Mining was Telluride's sole industry until 1972, when Joseph T. Zoline installed the town's first ski lift. The Pandora hard-rock mine kept operating until 1978, and the transition was jarring. Mining families left for places like Moab, Utah, where uranium offered continued employment. They were replaced by what locals called hippies -- young people drawn to hang gliding, kayaking, and a casual mountain lifestyle. At one point, a serious proposal sought to ban cars and replace them with horse-drawn carts. But the music and film festivals that launched in the 1970s exposed hundreds of thousands to the valley's grandeur for the first time. By the 1980s, Telluride had earned a reputation as Colorado's best-kept secret, which paradoxically made it famous. Celebrities like Tom Cruise, Oprah Winfrey, and Oliver Stone arrived, and by the mid-1990s, Telluride had established itself as a premier resort town.
Today Telluride is connected to its companion community of Mountain Village by a free gondola -- the only one of its kind in North America. The 13-minute ride reaches the San Sophia station at an elevation that puts riders among the peaks. The town's bus system is called the Galloping Goose, a nod to the quirky railcars that once ran on the Rio Grande Southern.
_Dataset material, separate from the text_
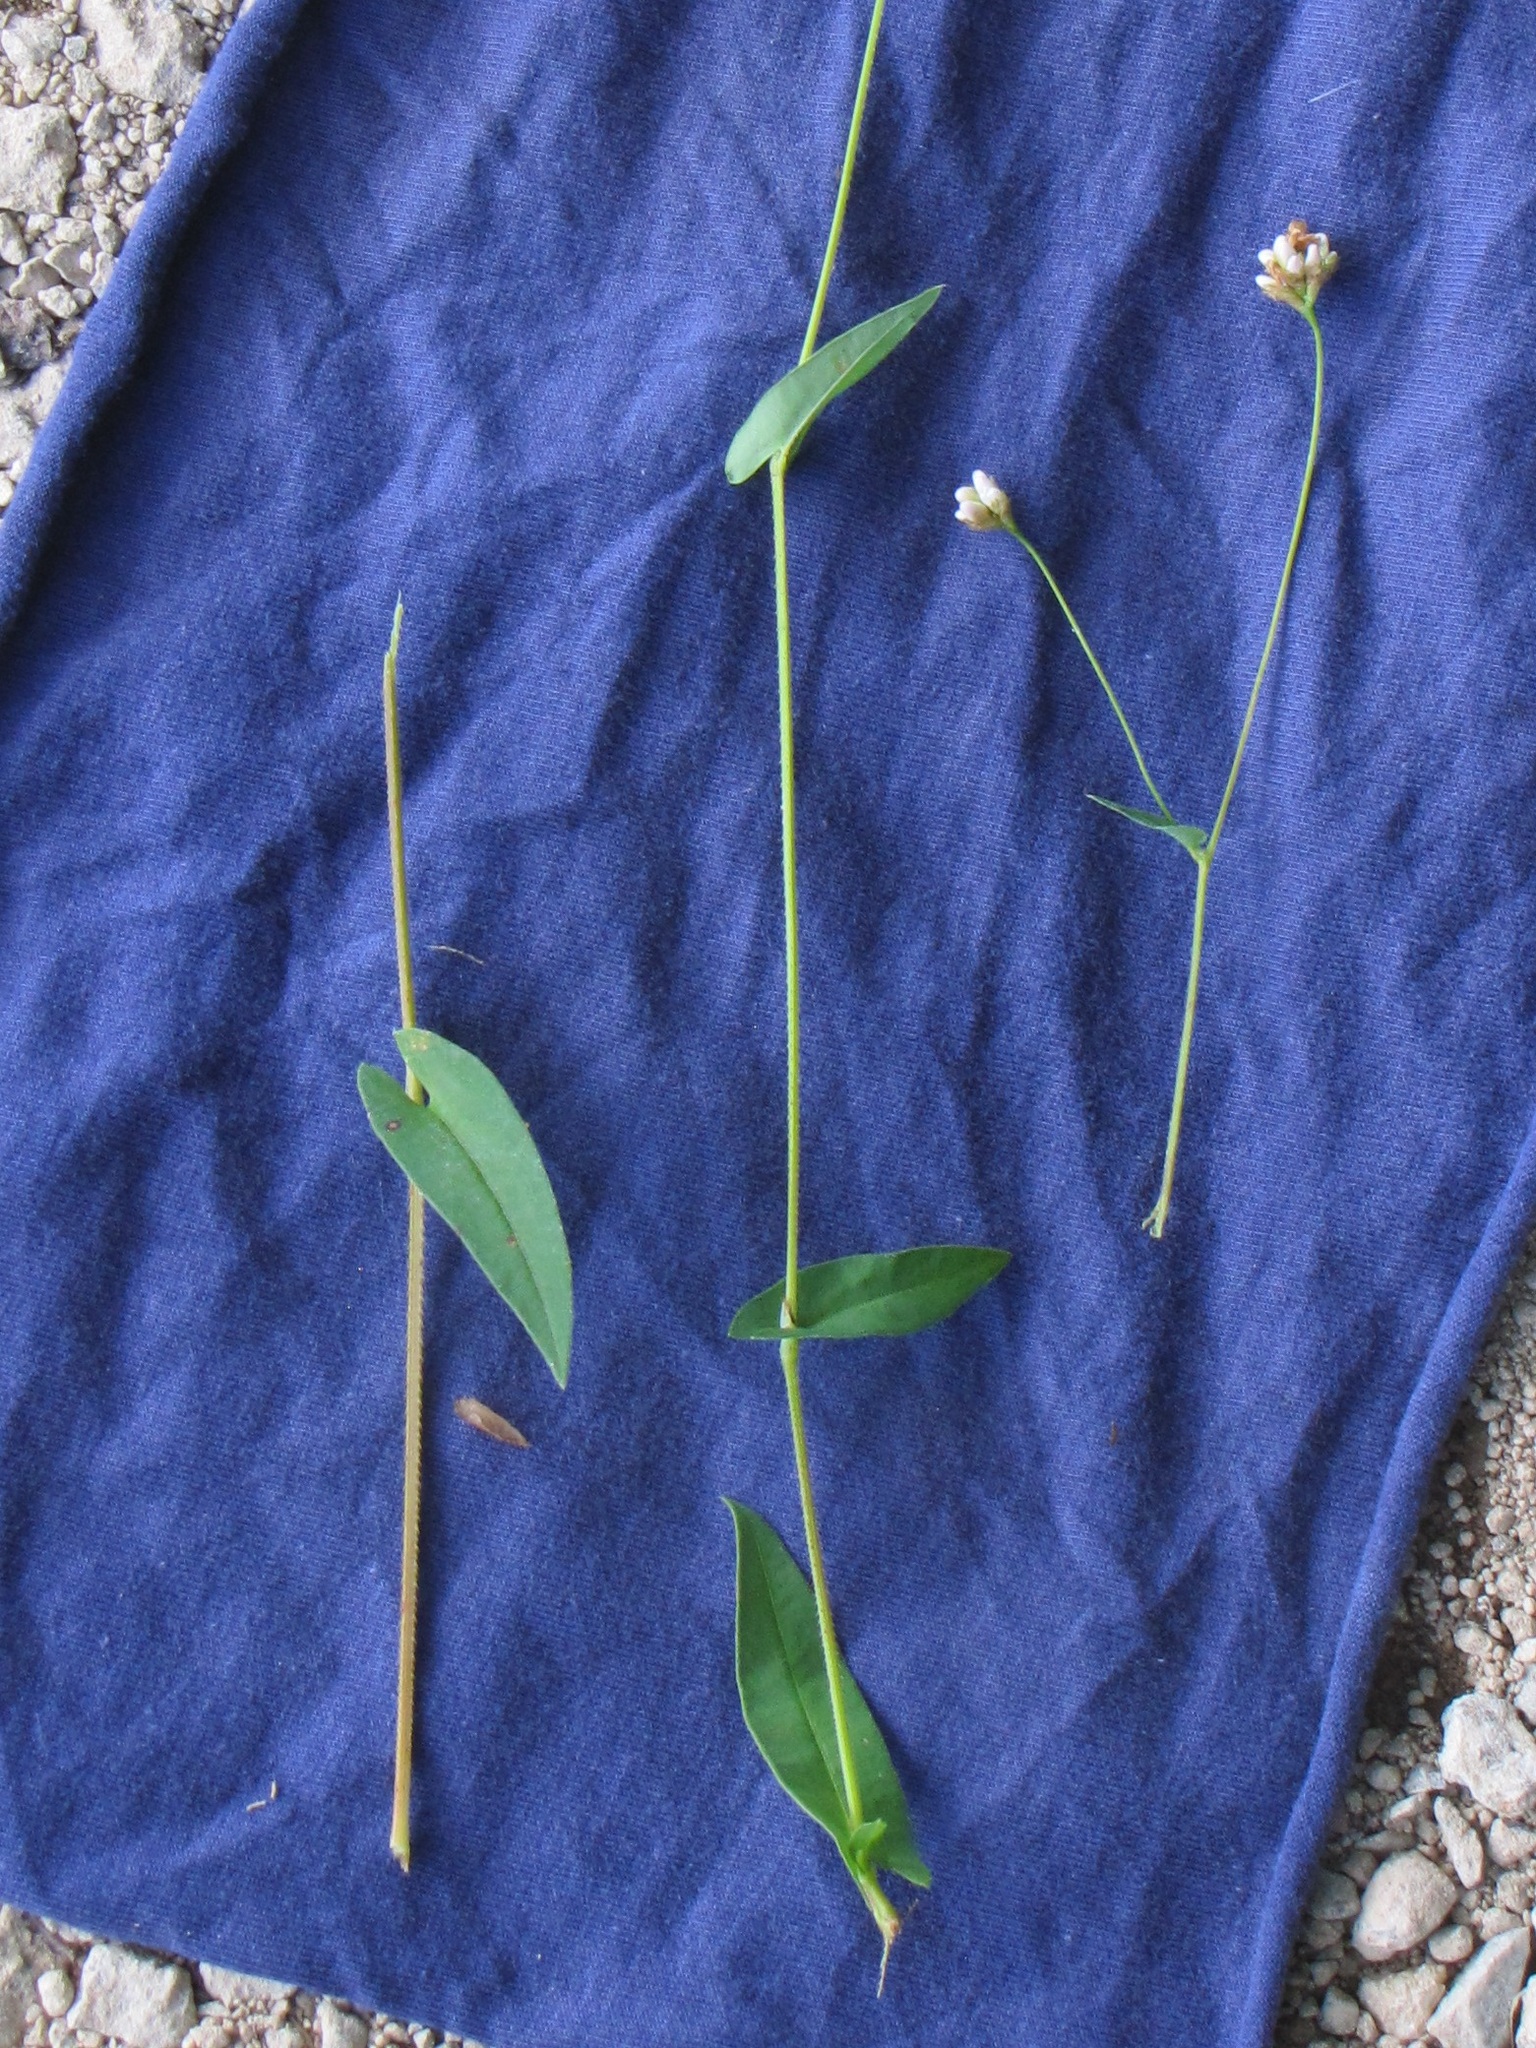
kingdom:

Telluride Regional Airport, once the highest elevation commercial airport in the United States, is considered one of the most challenging in the country due to rugged terrain, high elevation, and volatile weather. Most travelers fly into Montrose instead. The Telluride Historic District, encompassing much of the town, is one of Colorado's 20 National Historic Landmarks. A population of 2,607 lives among these layers of history in a canyon that still feels, as it always has, like the end of the road.
Telluride sits at approximately 37.94N, 107.82W in a box canyon at roughly 8,750 feet elevation. The town is visible as a compact grid at the end of a narrow valley, with Bridal Veil Falls at the canyon's head to the east and Ingram Falls visible from above. Telluride Regional Airport (KTEX) sits on the mesa above town -- one of the most challenging airports in the US due to high elevation, short runway, and surrounding terrain. Montrose Regional Airport (KMTJ) is the primary commercial airport, approximately 65 miles north by road. The free gondola connecting Telluride to Mountain Village is visible as a cable line ascending the south ridge. Colorado Route 145 approaches from the west; Imogene Pass and Black Bear Pass provide rugged overland access.